Para calibração, você não precisa de equipamenton de laboratório. Uma vara de ebonite carregada atritando com pele de animal (couro seco funciona melhor que lã) dá uma carga conhecida por aproximação. Meça o ângulo de deflexão e anote. Repita com distâncias diferentes. Construa sua tabela de correlação visual. O eletroscópio de pêndulo nunca será um instrumento quantitativo preciso, mas serve perfeitamente para detectar presença e polaridade relativa de carga, comparando duas fontes diferentes lado a lado. O ponto cego mais importante que ninguém menciona: a tensão de ruptura do ar. Se você aproximar uma fonte de alta tensão suficiente, o ar ioniza e o pêndulo é atraído violentamente para a haste, às vezes batendo com força suficiente para dobrar o fio de suspensão.

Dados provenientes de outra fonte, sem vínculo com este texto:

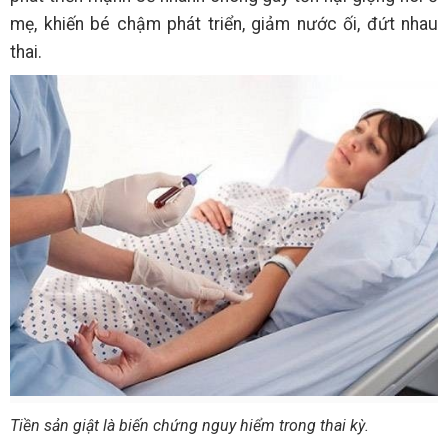
mẹ, khiến bé chậm phát triển, giảm nước ối, đứt nhau
thai.
Tiền sản giật là biến chứng nguy hiểm trong thai kỳ.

Eu já vi um fio de nylon de 0,3mm partir assim. Mantenha a distância de segurança e nunca use fontes acima de 5kV sem proteção adicional. O instrumento não foi feito para isso e vai destruir seu pêndulo na primeira tentativa.

Se você precisa de medição quantitativa, um eletrômetro de tubo emptiron ou um amplificador eletrostático moderno é o caminho. O eletroscópio de pêndulo é excelente para demonstração e detecção qualitativa, mas tem limites claros de sensibilidade e precisão que não vale a pena tentar contornar com truques caseiros.